**EXERCISE DIRECTIONS:** Among the lines below, tally those that hold "token". Return the number and nothing more.

[Stored items]

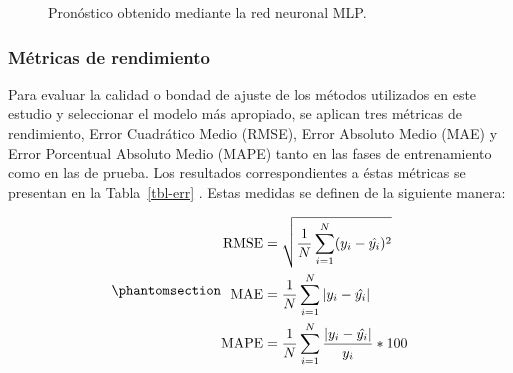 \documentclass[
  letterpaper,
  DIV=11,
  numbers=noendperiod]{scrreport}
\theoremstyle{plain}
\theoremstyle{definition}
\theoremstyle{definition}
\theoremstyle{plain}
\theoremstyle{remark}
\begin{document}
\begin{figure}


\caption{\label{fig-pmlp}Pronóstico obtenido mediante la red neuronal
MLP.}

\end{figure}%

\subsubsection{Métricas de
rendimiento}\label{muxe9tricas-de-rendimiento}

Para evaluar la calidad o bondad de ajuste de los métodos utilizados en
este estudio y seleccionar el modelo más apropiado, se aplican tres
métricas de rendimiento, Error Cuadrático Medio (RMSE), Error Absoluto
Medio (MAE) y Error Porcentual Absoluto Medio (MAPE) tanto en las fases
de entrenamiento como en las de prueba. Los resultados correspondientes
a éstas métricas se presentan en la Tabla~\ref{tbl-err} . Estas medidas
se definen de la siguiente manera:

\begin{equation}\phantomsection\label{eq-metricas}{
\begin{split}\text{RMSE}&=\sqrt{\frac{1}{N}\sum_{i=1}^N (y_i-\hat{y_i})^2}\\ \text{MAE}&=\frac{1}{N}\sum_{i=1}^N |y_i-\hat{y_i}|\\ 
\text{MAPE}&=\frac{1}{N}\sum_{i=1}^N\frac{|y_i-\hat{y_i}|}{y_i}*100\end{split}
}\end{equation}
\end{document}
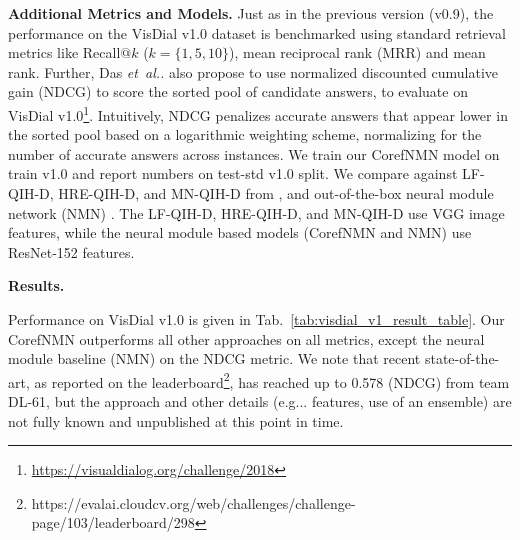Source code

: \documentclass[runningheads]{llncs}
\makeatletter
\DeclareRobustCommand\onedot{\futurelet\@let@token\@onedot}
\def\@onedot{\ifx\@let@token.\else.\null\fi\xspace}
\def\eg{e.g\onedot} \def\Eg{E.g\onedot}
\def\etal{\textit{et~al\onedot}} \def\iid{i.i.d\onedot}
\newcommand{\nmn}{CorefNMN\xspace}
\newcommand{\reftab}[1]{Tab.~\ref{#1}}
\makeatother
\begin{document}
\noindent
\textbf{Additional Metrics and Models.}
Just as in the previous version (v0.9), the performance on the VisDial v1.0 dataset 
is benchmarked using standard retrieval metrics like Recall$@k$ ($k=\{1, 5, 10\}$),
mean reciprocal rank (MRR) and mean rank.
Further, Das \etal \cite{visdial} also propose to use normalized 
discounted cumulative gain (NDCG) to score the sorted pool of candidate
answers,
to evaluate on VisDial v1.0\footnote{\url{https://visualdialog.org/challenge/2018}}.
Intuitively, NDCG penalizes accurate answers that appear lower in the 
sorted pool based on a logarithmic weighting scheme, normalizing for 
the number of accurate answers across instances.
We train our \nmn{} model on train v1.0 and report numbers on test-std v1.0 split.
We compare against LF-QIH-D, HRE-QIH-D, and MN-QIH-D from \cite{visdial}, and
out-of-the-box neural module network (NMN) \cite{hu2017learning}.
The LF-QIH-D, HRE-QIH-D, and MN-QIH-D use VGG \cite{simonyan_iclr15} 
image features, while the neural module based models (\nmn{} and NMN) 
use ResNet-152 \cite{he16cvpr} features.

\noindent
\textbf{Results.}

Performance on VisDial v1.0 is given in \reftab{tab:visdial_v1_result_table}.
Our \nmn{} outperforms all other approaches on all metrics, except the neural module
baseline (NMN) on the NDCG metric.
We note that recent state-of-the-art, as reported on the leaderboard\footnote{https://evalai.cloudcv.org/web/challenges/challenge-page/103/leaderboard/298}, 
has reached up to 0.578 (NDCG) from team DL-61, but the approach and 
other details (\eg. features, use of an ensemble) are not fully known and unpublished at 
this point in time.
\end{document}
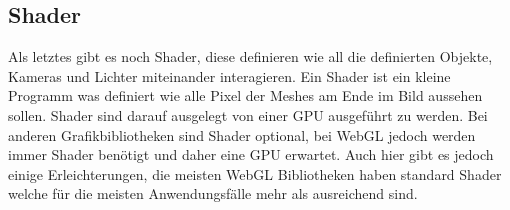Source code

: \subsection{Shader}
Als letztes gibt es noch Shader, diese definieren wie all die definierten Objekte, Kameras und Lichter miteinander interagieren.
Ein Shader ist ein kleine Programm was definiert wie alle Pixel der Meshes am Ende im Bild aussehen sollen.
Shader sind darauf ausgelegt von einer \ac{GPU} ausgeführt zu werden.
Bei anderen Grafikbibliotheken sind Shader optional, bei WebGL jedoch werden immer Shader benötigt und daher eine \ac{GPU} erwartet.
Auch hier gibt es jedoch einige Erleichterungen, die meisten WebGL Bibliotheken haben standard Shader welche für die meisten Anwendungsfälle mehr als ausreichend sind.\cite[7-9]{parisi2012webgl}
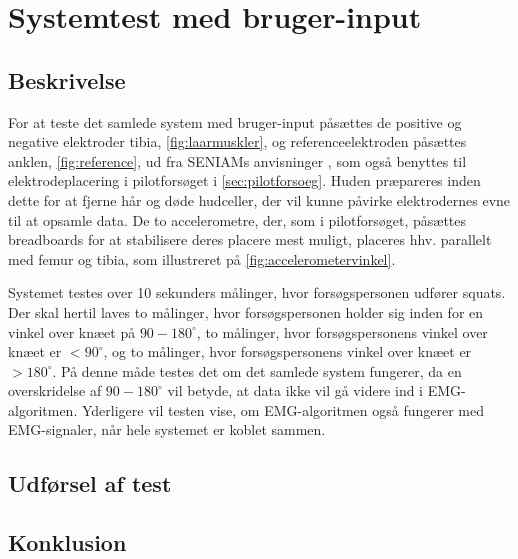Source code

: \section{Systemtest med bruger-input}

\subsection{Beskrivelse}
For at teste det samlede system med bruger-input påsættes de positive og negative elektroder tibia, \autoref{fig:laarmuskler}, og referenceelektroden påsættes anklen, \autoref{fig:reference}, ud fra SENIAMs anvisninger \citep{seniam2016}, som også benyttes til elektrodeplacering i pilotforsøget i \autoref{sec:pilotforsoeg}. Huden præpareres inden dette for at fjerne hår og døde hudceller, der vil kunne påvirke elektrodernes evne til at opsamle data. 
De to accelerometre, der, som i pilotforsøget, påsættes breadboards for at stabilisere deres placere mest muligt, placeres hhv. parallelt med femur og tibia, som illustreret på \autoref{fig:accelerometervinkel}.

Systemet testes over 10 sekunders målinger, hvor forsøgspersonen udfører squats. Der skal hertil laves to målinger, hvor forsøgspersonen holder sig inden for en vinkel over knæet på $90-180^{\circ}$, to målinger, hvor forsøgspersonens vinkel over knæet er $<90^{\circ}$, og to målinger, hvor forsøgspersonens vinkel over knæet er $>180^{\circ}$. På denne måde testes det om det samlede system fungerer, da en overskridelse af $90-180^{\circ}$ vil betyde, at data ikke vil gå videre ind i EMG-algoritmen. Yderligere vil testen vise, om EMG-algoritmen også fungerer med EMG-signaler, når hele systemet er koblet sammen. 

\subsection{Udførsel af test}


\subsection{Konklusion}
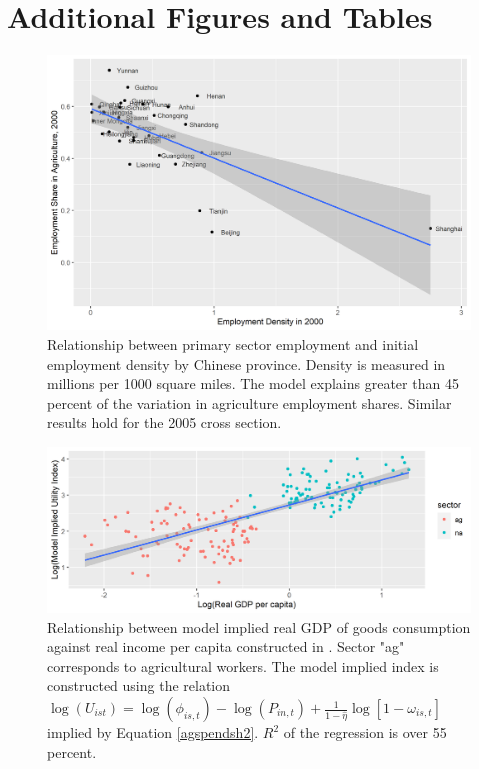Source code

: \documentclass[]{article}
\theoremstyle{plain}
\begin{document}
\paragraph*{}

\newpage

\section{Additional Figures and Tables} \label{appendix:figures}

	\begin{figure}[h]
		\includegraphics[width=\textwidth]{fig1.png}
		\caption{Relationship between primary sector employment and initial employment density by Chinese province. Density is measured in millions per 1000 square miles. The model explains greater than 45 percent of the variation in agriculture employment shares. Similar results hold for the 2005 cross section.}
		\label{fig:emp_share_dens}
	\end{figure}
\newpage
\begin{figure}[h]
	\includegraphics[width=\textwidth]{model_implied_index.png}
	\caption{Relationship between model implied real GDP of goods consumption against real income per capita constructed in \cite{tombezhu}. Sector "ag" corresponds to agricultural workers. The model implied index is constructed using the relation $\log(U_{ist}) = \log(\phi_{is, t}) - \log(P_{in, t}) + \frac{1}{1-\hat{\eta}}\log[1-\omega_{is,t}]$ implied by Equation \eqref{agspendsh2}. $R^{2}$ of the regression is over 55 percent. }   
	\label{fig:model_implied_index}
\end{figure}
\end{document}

**EXERCISE RESPONSE:** 2